How to get e-book discounts when you buy print

book-and-ebook-holding-hands

Many serious readers have gravitated towards e-books when the original Kindle was released in 2007. Over the last eight years many companies have begun to offer a wider variety of choice when it comes to hunting around for deals or participating in alternative ecosystems. There is a large segment of people who read both print and digital, with few discounts available when you want to bundle them together.

There is a severe lack of choice when it comes to buying the print edition and then getting the e-book. Normally, you have to buy both at full price, which can be financially draining. Well, there is some good news.
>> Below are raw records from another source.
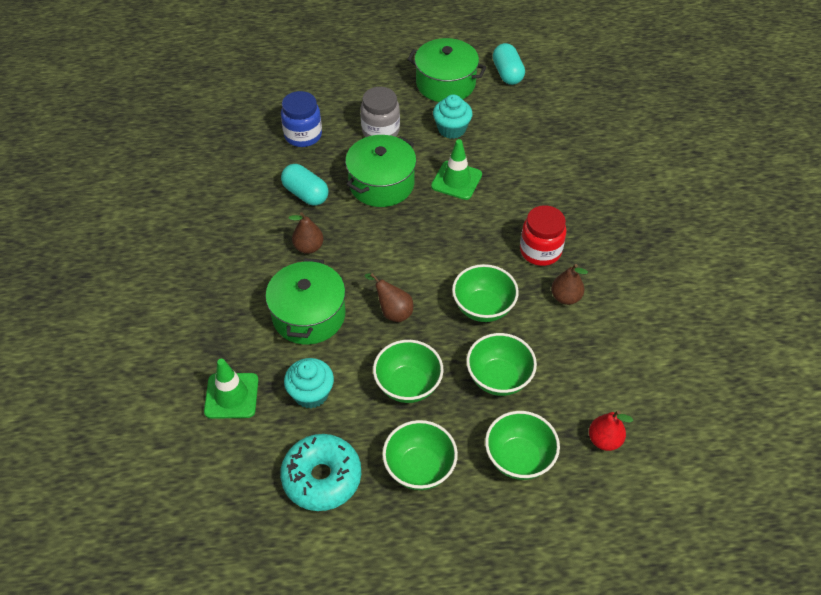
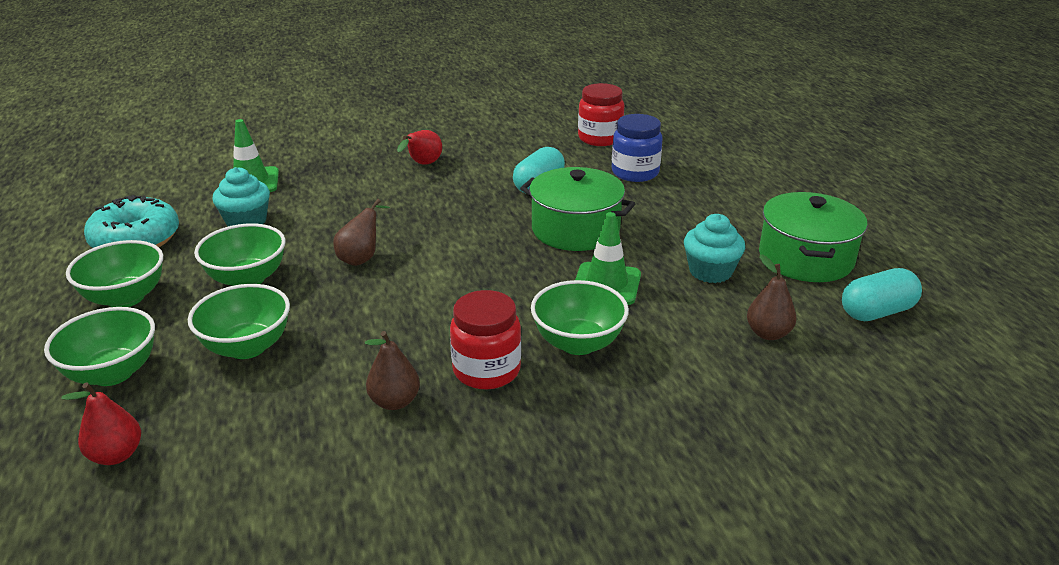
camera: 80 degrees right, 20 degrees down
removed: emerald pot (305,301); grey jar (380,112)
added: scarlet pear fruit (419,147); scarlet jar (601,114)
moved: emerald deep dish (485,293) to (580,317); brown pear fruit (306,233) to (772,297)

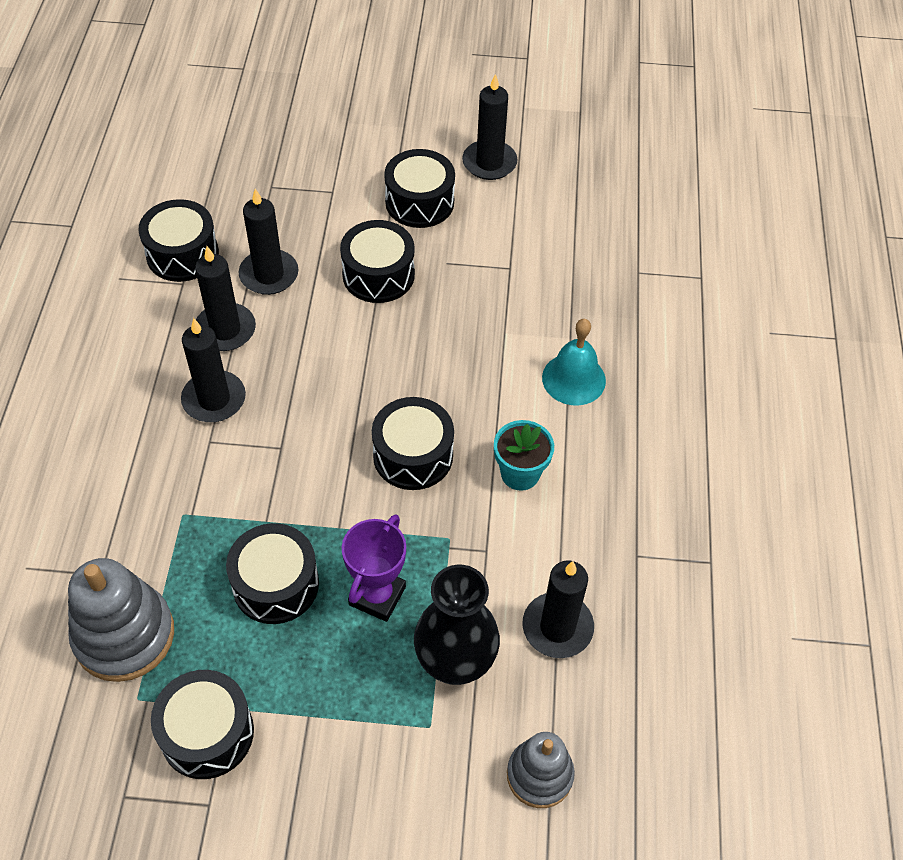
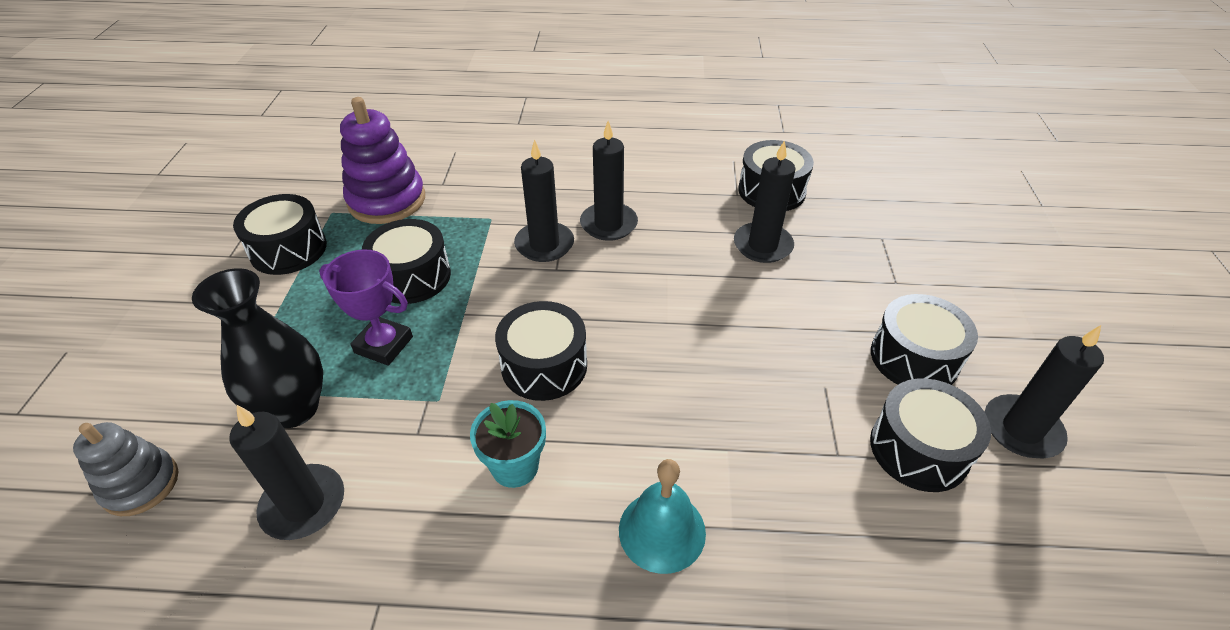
camera: 90 degrees right, 10 degrees down
moved: black candle (225,298) to (544,200); black snare drum (377,261) to (930,435)
recoloured: grey stacking rings (121,620) to royal purple stacking rings (382,160)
There are a number of companies out there that give you discounts on the e-book when you buy the print version in either hardcover or paperback.

In 2013 Amazon launched a program called Kindle Matchbook that allows you to buy the e-book version of a print book. There are only around 100,000 titles enrolled in the program and the books had to be bought from Amazon and not a 3rd party seller. The cool thing about Matchbook is that all of participating books are retroactive, going back 18 years. The big hyping factor is the e-book costs $2.99 or less. One of the downsides is that Matchbook is only limited to the United States and Amazon has no plan to expand it.
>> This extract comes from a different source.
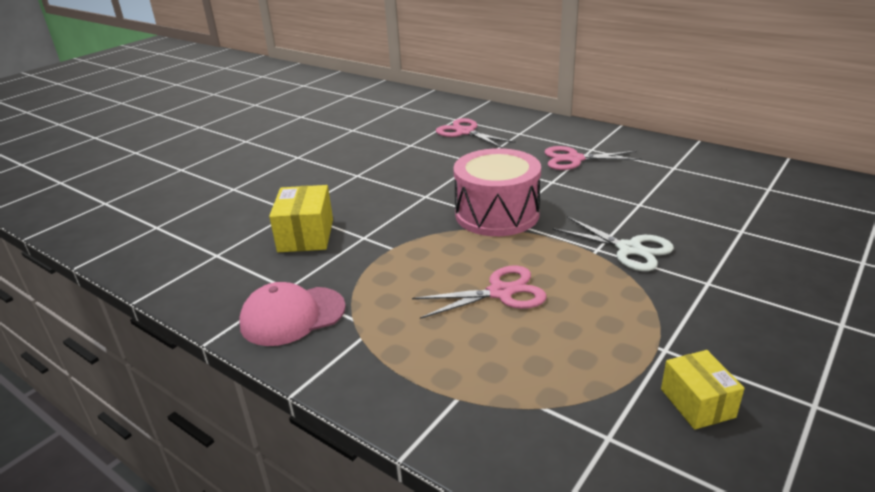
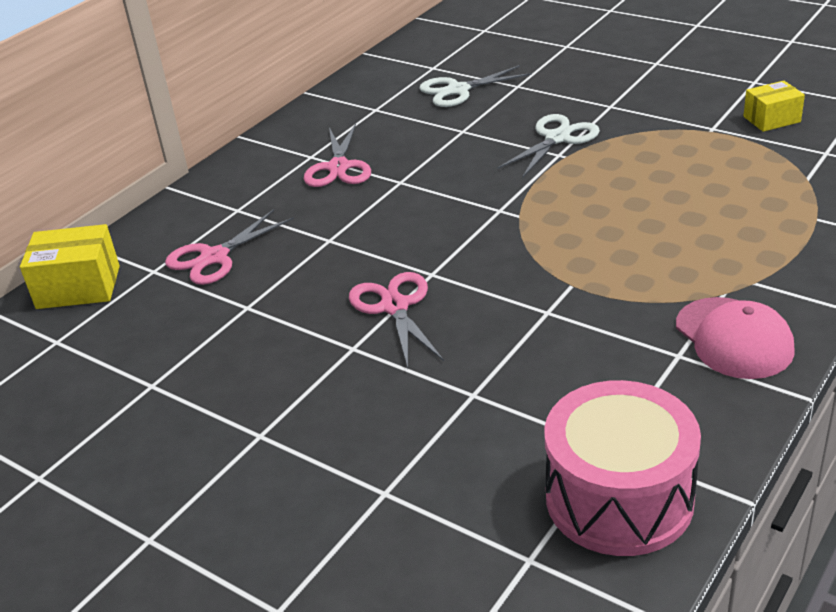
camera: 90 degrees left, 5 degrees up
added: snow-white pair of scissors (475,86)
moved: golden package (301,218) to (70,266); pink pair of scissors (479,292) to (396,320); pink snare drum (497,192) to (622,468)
One of the most popular e-book bundling programs out there is run by a Vancouver, BC company called Bitlit. They have received some fairly large influxes of cash from a myriad of investors, including former Kobo CEO Michael Serbinis.

Readers take photos of their books’ spines on their shelves and send them to BitLit via an app, branded as Shelfie. The BitLit system then reads the spines and determines which books are available to the reader, either free or for a discounted price, as set by the publisher. In this way, readers who own print copies can obtain digital copies of them—and publishers capture new data on readers who were formerly only print customers. There are currently over 140,000 titles enrolled in the program.

In the end, these are the only two companies that offer any kind of discount when you have the print edition and want a discount on the e-book, a sad state of affairs.